◆ **Input data**:
>>>
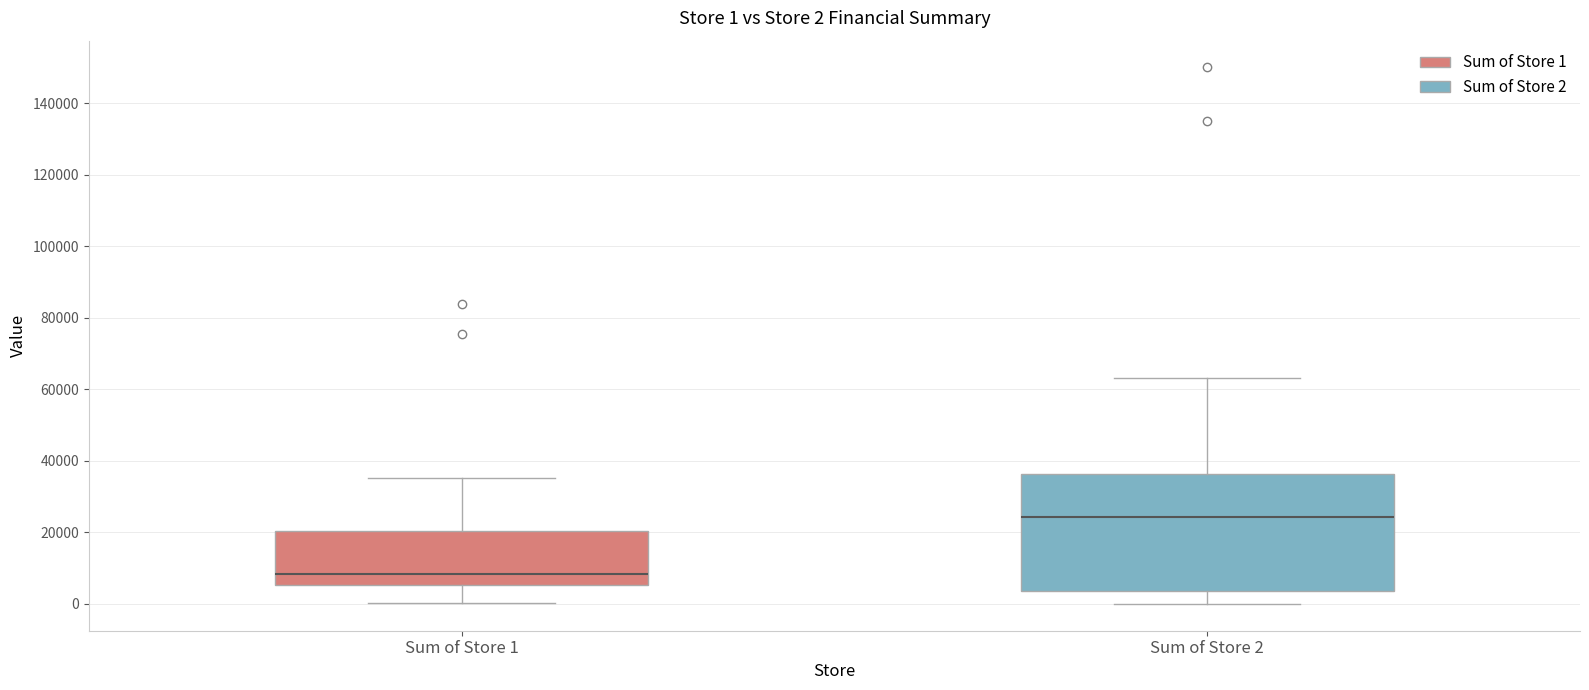

Which box is the tallest, from its lower edge to its upper edge?

Sum of Store 2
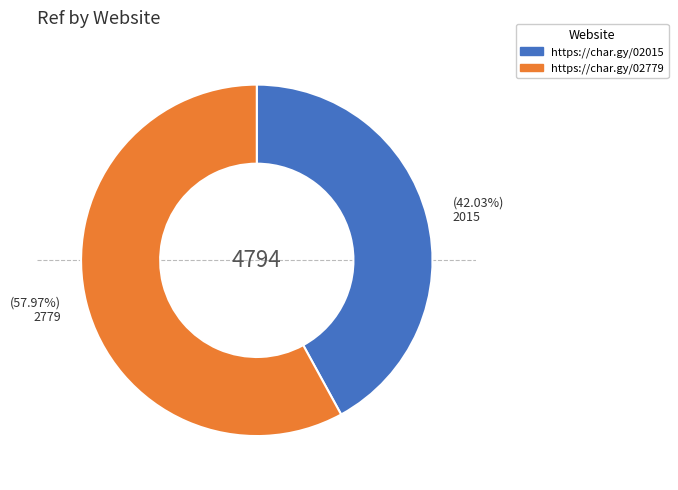

To the nearest percent, what portion does https://char.gy/02779 represent?

58%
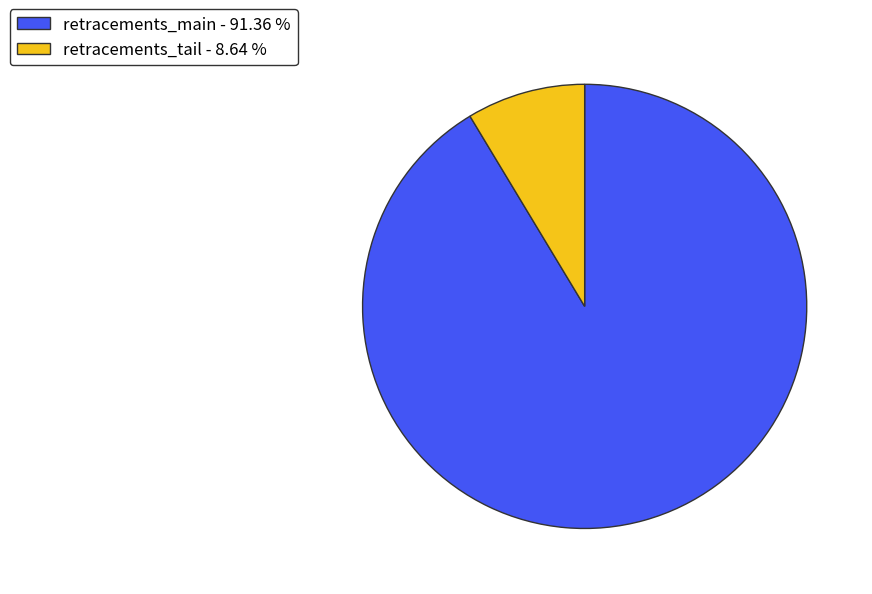

Does any single category account for the majority?

Yes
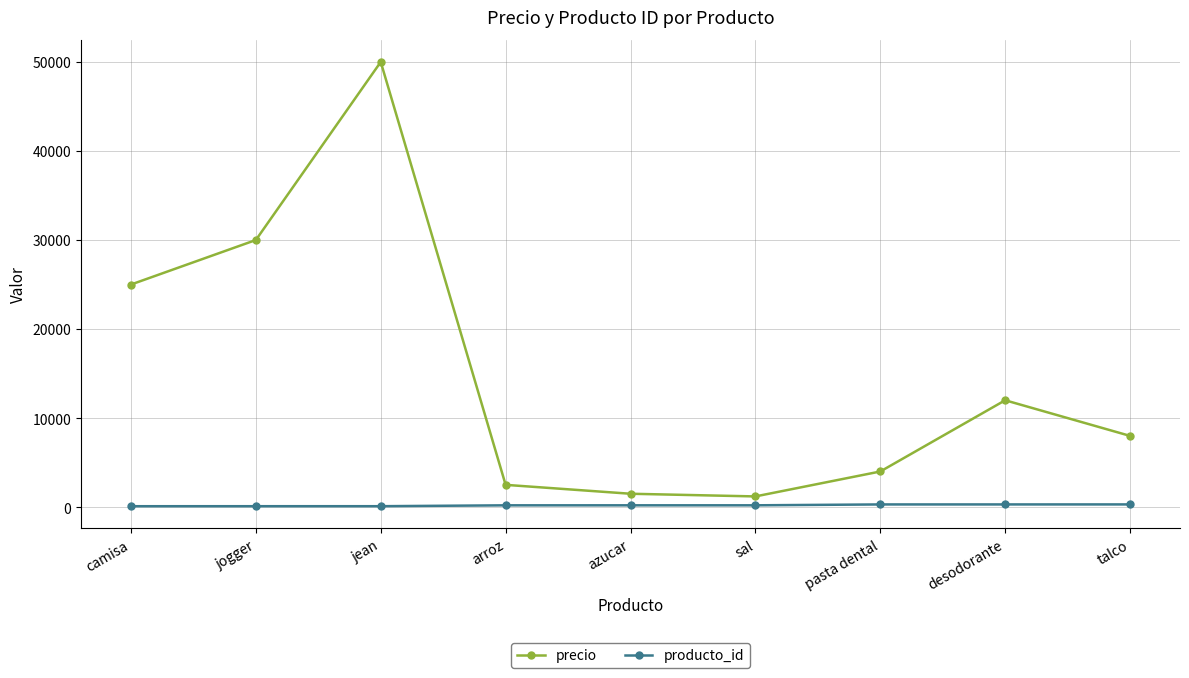

True or false: precio and producto_id cross at least once.

False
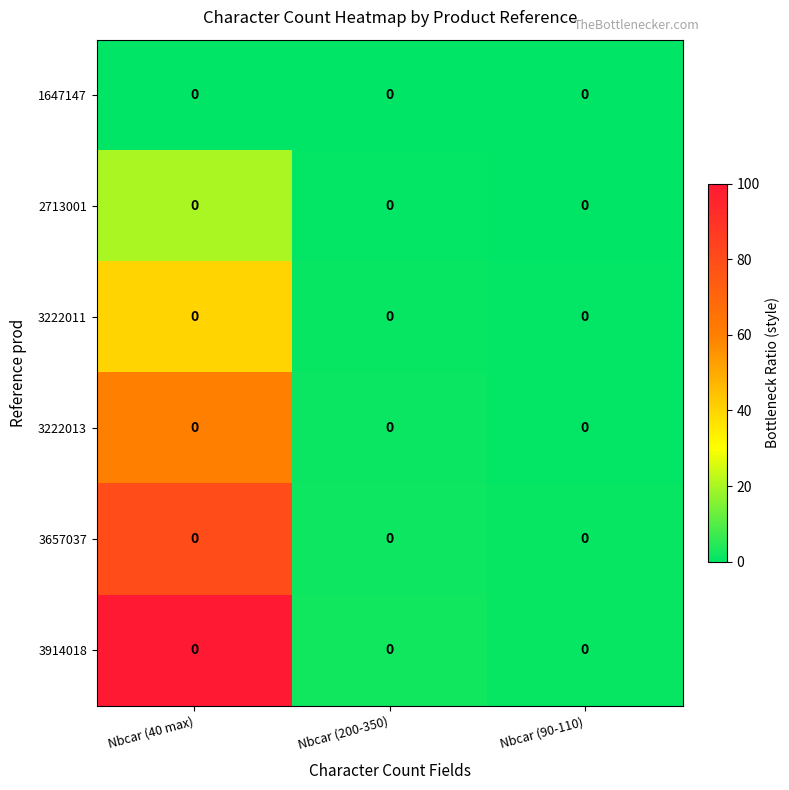

Which has a higher value, Nbcar (200-350) or Nbcar (40 max)?

Nbcar (200-350)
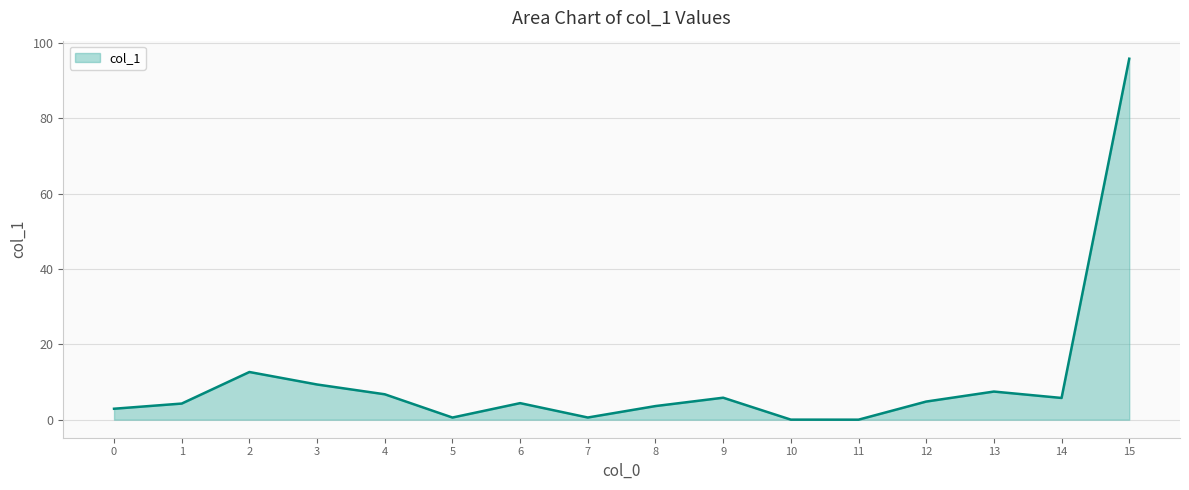

What is the approximate value at 4?

6.7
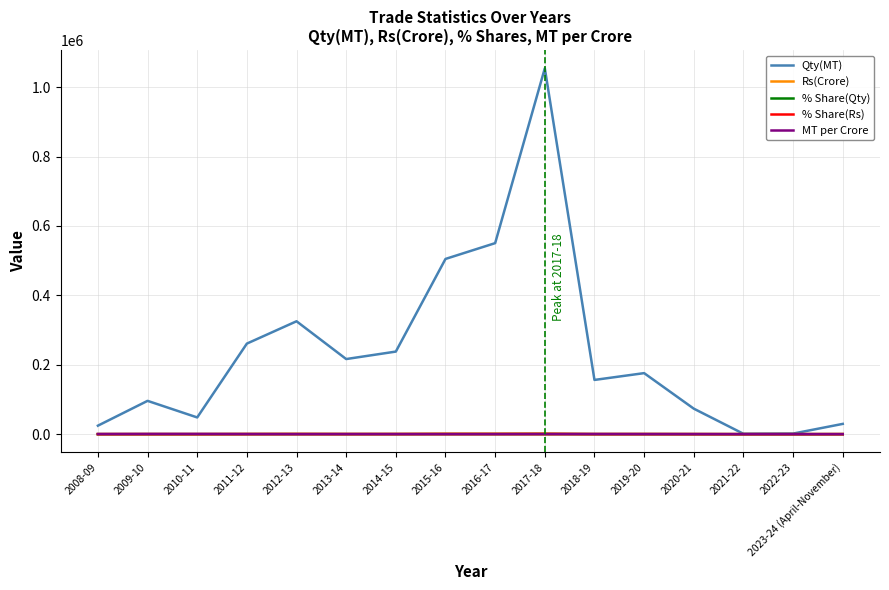

At which category is the sum across all series the highest?

2017-18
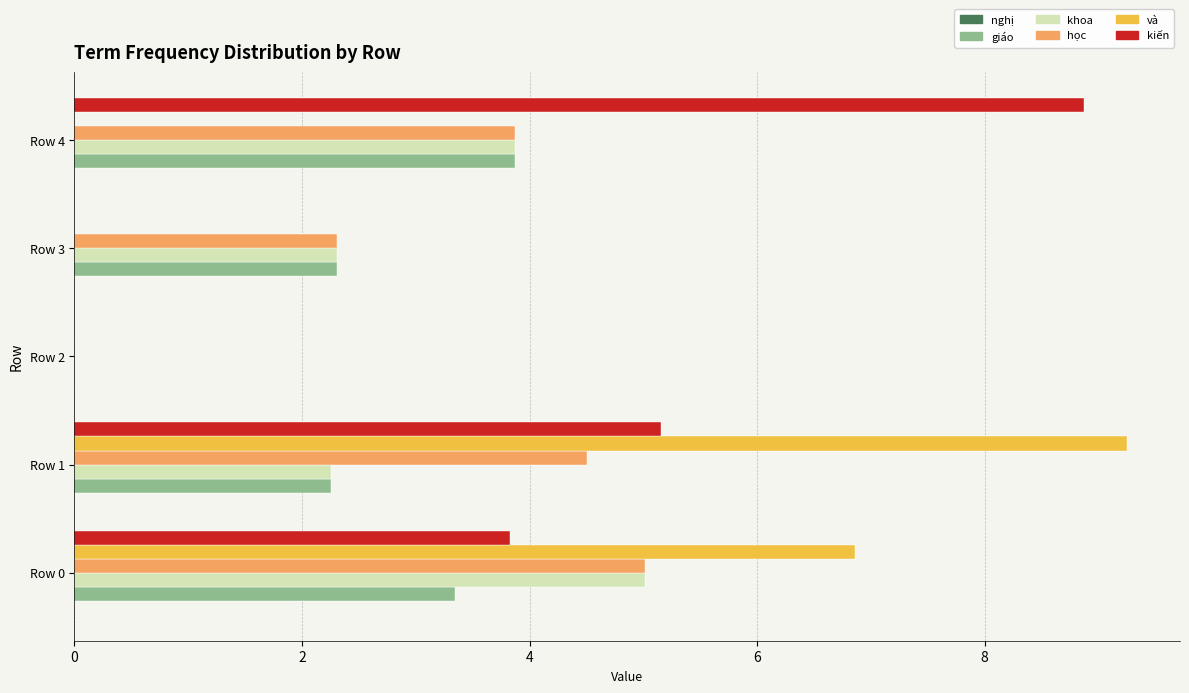

Which category has the highest value in the học series?

Row 0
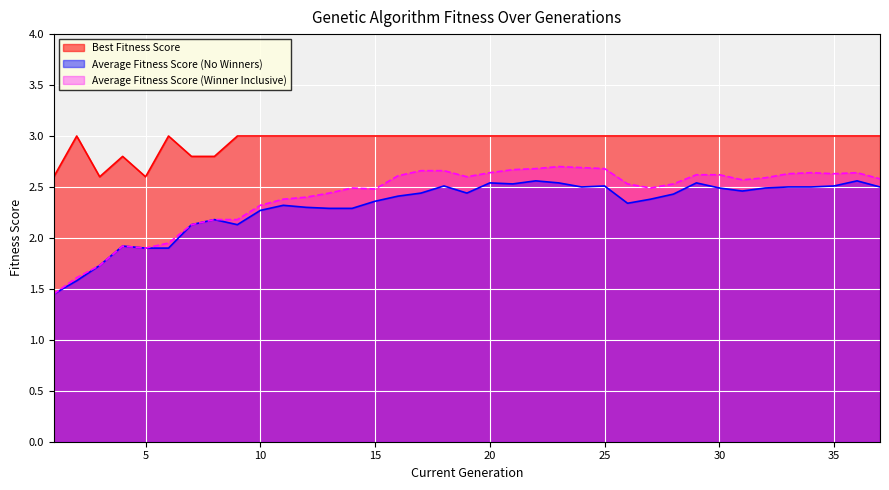

At which category is the sum across all series the highest?

22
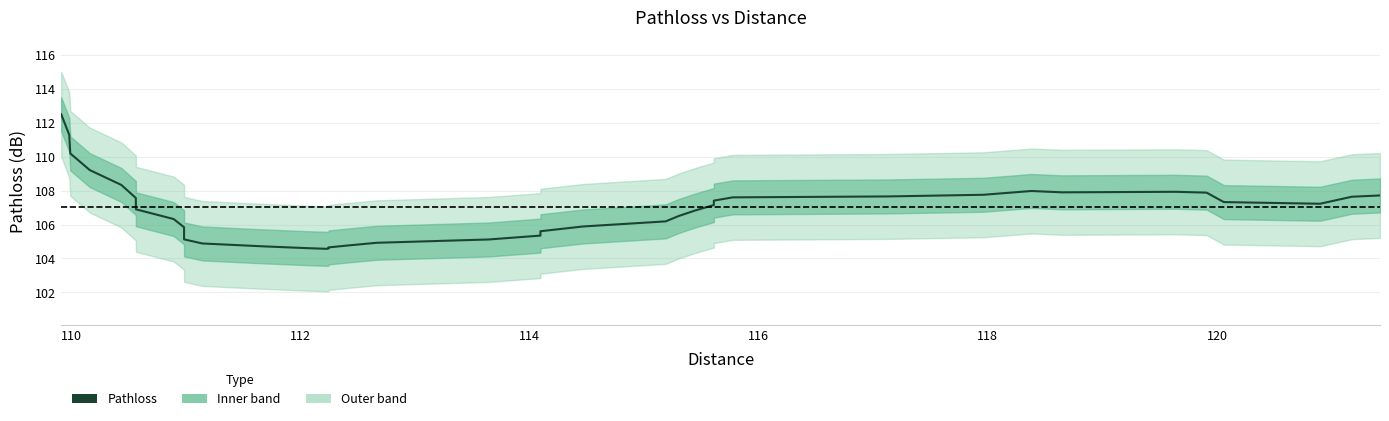

Is it true that the value at 19 is 158.4?

False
<<<
◆ **Exercise description**: Count the lines in the records above that contain the word "category", matching case exactly. Reply with the number alone.

◆ **Solution for this exercise**: 4